## Data for review:
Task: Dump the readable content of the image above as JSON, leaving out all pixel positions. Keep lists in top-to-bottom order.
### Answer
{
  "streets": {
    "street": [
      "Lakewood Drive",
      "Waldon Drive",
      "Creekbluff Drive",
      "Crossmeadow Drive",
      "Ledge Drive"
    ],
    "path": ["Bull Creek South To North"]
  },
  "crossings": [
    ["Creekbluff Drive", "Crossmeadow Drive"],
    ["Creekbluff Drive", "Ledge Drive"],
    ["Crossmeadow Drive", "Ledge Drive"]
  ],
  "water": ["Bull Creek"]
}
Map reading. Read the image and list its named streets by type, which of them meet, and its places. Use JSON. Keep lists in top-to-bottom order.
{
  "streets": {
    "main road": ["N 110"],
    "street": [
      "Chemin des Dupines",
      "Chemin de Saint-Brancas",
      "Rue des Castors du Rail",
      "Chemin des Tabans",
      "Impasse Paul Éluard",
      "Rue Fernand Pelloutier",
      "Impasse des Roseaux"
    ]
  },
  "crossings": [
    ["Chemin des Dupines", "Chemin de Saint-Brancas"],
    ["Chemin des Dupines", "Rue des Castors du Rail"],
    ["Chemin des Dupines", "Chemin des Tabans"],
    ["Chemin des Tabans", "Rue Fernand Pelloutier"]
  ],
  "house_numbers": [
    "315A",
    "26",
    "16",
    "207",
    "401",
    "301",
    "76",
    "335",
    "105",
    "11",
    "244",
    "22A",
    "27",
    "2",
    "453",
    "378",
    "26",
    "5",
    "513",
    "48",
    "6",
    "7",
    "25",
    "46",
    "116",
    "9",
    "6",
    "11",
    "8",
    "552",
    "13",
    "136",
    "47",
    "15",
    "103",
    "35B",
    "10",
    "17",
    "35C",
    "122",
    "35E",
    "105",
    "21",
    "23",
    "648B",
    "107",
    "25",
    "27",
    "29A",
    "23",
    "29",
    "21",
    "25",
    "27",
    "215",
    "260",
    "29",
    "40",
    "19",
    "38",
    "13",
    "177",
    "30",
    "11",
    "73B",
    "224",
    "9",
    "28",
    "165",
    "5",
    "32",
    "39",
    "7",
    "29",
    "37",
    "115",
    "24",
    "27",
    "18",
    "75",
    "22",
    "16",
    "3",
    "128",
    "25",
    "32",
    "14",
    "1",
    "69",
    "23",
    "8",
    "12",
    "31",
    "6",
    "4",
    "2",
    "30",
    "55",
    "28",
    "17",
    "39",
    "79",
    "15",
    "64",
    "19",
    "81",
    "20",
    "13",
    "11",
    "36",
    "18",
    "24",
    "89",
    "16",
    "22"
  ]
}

## Required work:
The lines above that hold the word "Chemin" are the ones to copy.

## Answer to this task:
      "Chemin des Dupines",
      "Chemin de Saint-Brancas",
      "Chemin des Tabans",
    ["Chemin des Dupines", "Chemin de Saint-Brancas"],
    ["Chemin des Dupines", "Rue des Castors du Rail"],
    ["Chemin des Dupines", "Chemin des Tabans"],
    ["Chemin des Tabans", "Rue Fernand Pelloutier"]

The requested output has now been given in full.